[THE DATA]

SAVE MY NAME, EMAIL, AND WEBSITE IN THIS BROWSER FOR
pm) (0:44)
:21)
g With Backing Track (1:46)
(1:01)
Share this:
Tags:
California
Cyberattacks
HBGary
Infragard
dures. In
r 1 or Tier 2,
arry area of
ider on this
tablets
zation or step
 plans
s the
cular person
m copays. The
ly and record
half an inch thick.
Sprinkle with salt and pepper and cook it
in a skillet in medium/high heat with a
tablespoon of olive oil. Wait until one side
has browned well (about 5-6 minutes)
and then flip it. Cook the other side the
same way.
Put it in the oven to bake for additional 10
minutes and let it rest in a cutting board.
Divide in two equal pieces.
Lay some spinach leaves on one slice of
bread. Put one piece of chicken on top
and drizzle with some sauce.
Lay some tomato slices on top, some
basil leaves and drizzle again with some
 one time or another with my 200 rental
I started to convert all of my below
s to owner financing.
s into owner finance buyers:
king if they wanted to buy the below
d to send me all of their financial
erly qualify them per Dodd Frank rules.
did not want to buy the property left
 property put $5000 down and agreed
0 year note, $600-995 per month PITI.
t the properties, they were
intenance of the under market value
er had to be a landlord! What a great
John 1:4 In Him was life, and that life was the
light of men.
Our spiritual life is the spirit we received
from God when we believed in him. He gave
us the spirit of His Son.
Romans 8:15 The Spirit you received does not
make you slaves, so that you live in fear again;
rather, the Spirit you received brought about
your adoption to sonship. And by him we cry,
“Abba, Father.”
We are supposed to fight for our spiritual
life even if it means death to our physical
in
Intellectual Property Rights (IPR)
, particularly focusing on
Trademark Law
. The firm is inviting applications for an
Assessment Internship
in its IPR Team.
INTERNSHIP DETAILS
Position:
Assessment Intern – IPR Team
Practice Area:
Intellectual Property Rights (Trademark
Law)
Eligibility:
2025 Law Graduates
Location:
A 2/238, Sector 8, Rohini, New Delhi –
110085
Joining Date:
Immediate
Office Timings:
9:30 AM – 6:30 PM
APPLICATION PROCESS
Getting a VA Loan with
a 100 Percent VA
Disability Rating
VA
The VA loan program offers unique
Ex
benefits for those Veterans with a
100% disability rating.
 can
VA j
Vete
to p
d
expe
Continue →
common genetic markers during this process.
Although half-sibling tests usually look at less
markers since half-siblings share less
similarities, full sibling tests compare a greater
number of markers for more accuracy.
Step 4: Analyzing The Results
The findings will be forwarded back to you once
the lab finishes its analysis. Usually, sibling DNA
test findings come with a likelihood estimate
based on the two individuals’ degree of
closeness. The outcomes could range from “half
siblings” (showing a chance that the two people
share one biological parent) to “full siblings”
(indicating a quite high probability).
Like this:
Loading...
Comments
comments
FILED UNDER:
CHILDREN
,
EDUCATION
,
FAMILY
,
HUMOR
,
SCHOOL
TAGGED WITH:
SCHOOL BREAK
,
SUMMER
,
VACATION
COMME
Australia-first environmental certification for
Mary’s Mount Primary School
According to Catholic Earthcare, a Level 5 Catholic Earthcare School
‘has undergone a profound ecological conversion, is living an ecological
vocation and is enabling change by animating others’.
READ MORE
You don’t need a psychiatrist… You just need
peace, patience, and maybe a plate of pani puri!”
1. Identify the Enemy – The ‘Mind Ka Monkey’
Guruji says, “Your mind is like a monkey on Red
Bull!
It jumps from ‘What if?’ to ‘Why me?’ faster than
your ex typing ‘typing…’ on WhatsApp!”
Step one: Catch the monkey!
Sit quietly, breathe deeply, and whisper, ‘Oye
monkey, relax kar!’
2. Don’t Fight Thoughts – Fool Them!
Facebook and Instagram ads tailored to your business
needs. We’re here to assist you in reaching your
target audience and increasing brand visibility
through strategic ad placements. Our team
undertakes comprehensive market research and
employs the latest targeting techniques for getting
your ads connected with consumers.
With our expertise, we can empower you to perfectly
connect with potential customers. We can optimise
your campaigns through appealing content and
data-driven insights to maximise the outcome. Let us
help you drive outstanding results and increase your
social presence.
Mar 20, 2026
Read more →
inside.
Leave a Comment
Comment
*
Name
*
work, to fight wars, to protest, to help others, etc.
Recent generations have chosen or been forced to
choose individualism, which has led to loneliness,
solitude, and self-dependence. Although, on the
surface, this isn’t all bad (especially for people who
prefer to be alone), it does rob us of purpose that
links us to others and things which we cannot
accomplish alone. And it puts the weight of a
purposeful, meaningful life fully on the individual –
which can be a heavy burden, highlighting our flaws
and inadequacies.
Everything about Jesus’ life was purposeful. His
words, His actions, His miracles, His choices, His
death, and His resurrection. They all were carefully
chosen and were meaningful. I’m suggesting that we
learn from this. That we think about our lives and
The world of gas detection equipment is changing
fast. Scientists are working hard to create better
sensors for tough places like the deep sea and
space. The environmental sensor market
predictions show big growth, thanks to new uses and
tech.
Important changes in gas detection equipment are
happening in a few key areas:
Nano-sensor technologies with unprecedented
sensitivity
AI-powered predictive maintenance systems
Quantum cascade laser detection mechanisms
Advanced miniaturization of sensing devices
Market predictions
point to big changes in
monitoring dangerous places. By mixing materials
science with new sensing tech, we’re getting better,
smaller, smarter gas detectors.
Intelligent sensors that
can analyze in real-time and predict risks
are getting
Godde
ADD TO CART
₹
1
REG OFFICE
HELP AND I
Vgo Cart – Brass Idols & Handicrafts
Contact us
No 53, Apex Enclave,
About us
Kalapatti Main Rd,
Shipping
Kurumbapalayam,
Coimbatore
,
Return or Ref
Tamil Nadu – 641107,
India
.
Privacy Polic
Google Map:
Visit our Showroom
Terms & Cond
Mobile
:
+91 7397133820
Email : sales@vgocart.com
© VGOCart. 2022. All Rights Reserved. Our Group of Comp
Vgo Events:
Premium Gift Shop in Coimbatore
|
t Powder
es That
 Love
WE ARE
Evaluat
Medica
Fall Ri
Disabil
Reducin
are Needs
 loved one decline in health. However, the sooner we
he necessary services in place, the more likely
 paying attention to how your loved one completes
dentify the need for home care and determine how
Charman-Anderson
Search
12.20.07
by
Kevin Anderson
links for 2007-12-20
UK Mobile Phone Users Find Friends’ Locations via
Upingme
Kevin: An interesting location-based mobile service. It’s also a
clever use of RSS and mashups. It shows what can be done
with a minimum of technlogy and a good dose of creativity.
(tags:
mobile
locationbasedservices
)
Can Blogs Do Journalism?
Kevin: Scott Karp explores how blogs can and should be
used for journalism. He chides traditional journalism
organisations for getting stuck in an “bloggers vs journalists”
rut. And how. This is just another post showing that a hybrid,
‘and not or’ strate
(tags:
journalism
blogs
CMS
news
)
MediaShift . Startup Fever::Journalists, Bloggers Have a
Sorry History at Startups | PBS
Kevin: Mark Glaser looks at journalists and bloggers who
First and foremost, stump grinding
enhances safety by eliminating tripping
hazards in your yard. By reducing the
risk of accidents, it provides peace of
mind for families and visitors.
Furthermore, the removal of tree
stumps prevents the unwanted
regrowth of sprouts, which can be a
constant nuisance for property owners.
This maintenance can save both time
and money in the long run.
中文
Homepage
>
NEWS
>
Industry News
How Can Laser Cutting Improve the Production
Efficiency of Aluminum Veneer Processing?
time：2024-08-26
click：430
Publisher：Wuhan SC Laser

[/THE DATA]

### INSTRUCTION
Reproduce all the records shown above, unchanged.

### EXERCISE OUTPUT
SAVE MY NAME, EMAIL, AND WEBSITE IN THIS BROWSER FOR
pm) (0:44)
:21)
g With Backing Track (1:46)
(1:01)
Share this:
Tags:
California
Cyberattacks
HBGary
Infragard
dures. In
r 1 or Tier 2,
arry area of
ider on this
tablets
zation or step
 plans
s the
cular person
m copays. The
ly and record
half an inch thick.
Sprinkle with salt and pepper and cook it
in a skillet in medium/high heat with a
tablespoon of olive oil. Wait until one side
has browned well (about 5-6 minutes)
and then flip it. Cook the other side the
same way.
Put it in the oven to bake for additional 10
minutes and let it rest in a cutting board.
Divide in two equal pieces.
Lay some spinach leaves on one slice of
bread. Put one piece of chicken on top
and drizzle with some sauce.
Lay some tomato slices on top, some
basil leaves and drizzle again with some
 one time or another with my 200 rental
I started to convert all of my below
s to owner financing.
s into owner finance buyers:
king if they wanted to buy the below
d to send me all of their financial
erly qualify them per Dodd Frank rules.
did not want to buy the property left
 property put $5000 down and agreed
0 year note, $600-995 per month PITI.
t the properties, they were
intenance of the under market value
er had to be a landlord! What a great
John 1:4 In Him was life, and that life was the
light of men.
Our spiritual life is the spirit we received
from God when we believed in him. He gave
us the spirit of His Son.
Romans 8:15 The Spirit you received does not
make you slaves, so that you live in fear again;
rather, the Spirit you received brought about
your adoption to sonship. And by him we cry,
“Abba, Father.”
We are supposed to fight for our spiritual
life even if it means death to our physical
in
Intellectual Property Rights (IPR)
, particularly focusing on
Trademark Law
. The firm is inviting applications for an
Assessment Internship
in its IPR Team.
INTERNSHIP DETAILS
Position:
Assessment Intern – IPR Team
Practice Area:
Intellectual Property Rights (Trademark
Law)
Eligibility:
2025 Law Graduates
Location:
A 2/238, Sector 8, Rohini, New Delhi –
110085
Joining Date:
Immediate
Office Timings:
9:30 AM – 6:30 PM
APPLICATION PROCESS
Getting a VA Loan with
a 100 Percent VA
Disability Rating
VA
The VA loan program offers unique
Ex
benefits for those Veterans with a
100% disability rating.
 can
VA j
Vete
to p
d
expe
Continue →
common genetic markers during this process.
Although half-sibling tests usually look at less
markers since half-siblings share less
similarities, full sibling tests compare a greater
number of markers for more accuracy.
Step 4: Analyzing The Results
The findings will be forwarded back to you once
the lab finishes its analysis. Usually, sibling DNA
test findings come with a likelihood estimate
based on the two individuals’ degree of
closeness. The outcomes could range from “half
siblings” (showing a chance that the two people
share one biological parent) to “full siblings”
(indicating a quite high probability).
Like this:
Loading...
Comments
comments
FILED UNDER:
CHILDREN
,
EDUCATION
,
FAMILY
,
HUMOR
,
SCHOOL
TAGGED WITH:
SCHOOL BREAK
,
SUMMER
,
VACATION
COMME
Australia-first environmental certification for
Mary’s Mount Primary School
According to Catholic Earthcare, a Level 5 Catholic Earthcare School
‘has undergone a profound ecological conversion, is living an ecological
vocation and is enabling change by animating others’.
READ MORE
You don’t need a psychiatrist… You just need
peace, patience, and maybe a plate of pani puri!”
1. Identify the Enemy – The ‘Mind Ka Monkey’
Guruji says, “Your mind is like a monkey on Red
Bull!
It jumps from ‘What if?’ to ‘Why me?’ faster than
your ex typing ‘typing…’ on WhatsApp!”
Step one: Catch the monkey!
Sit quietly, breathe deeply, and whisper, ‘Oye
monkey, relax kar!’
2. Don’t Fight Thoughts – Fool Them!
Facebook and Instagram ads tailored to your business
needs. We’re here to assist you in reaching your
target audience and increasing brand visibility
through strategic ad placements. Our team
undertakes comprehensive market research and
employs the latest targeting techniques for getting
your ads connected with consumers.
With our expertise, we can empower you to perfectly
connect with potential customers. We can optimise
your campaigns through appealing content and
data-driven insights to maximise the outcome. Let us
help you drive outstanding results and increase your
social presence.
Mar 20, 2026
Read more →
inside.
Leave a Comment
Comment
*
Name
*
work, to fight wars, to protest, to help others, etc.
Recent generations have chosen or been forced to
choose individualism, which has led to loneliness,
solitude, and self-dependence. Although, on the
surface, this isn’t all bad (especially for people who
prefer to be alone), it does rob us of purpose that
links us to others and things which we cannot
accomplish alone. And it puts the weight of a
purposeful, meaningful life fully on the individual –
which can be a heavy burden, highlighting our flaws
and inadequacies.
Everything about Jesus’ life was purposeful. His
words, His actions, His miracles, His choices, His
death, and His resurrection. They all were carefully
chosen and were meaningful. I’m suggesting that we
learn from this. That we think about our lives and
The world of gas detection equipment is changing
fast. Scientists are working hard to create better
sensors for tough places like the deep sea and
space. The environmental sensor market
predictions show big growth, thanks to new uses and
tech.
Important changes in gas detection equipment are
happening in a few key areas:
Nano-sensor technologies with unprecedented
sensitivity
AI-powered predictive maintenance systems
Quantum cascade laser detection mechanisms
Advanced miniaturization of sensing devices
Market predictions
point to big changes in
monitoring dangerous places. By mixing materials
science with new sensing tech, we’re getting better,
smaller, smarter gas detectors.
Intelligent sensors that
can analyze in real-time and predict risks
are getting
Godde
ADD TO CART
₹
1
REG OFFICE
HELP AND I
Vgo Cart – Brass Idols & Handicrafts
Contact us
No 53, Apex Enclave,
About us
Kalapatti Main Rd,
Shipping
Kurumbapalayam,
Coimbatore
,
Return or Ref
Tamil Nadu – 641107,
India
.
Privacy Polic
Google Map:
Visit our Showroom
Terms & Cond
Mobile
:
+91 7397133820
Email : sales@vgocart.com
© VGOCart. 2022. All Rights Reserved. Our Group of Comp
Vgo Events:
Premium Gift Shop in Coimbatore
|
t Powder
es That
 Love
WE ARE
Evaluat
Medica
Fall Ri
Disabil
Reducin
are Needs
 loved one decline in health. However, the sooner we
he necessary services in place, the more likely
 paying attention to how your loved one completes
dentify the need for home care and determine how
Charman-Anderson
Search
12.20.07
by
Kevin Anderson
links for 2007-12-20
UK Mobile Phone Users Find Friends’ Locations via
Upingme
Kevin: An interesting location-based mobile service. It’s also a
clever use of RSS and mashups. It shows what can be done
with a minimum of technlogy and a good dose of creativity.
(tags:
mobile
locationbasedservices
)
Can Blogs Do Journalism?
Kevin: Scott Karp explores how blogs can and should be
used for journalism. He chides traditional journalism
organisations for getting stuck in an “bloggers vs journalists”
rut. And how. This is just another post showing that a hybrid,
‘and not or’ strate
(tags:
journalism
blogs
CMS
news
)
MediaShift . Startup Fever::Journalists, Bloggers Have a
Sorry History at Startups | PBS
Kevin: Mark Glaser looks at journalists and bloggers who
First and foremost, stump grinding
enhances safety by eliminating tripping
hazards in your yard. By reducing the
risk of accidents, it provides peace of
mind for families and visitors.
Furthermore, the removal of tree
stumps prevents the unwanted
regrowth of sprouts, which can be a
constant nuisance for property owners.
This maintenance can save both time
and money in the long run.
中文
Homepage
>
NEWS
>
Industry News
How Can Laser Cutting Improve the Production
Efficiency of Aluminum Veneer Processing?
time：2024-08-26
click：430
Publisher：Wuhan SC Laser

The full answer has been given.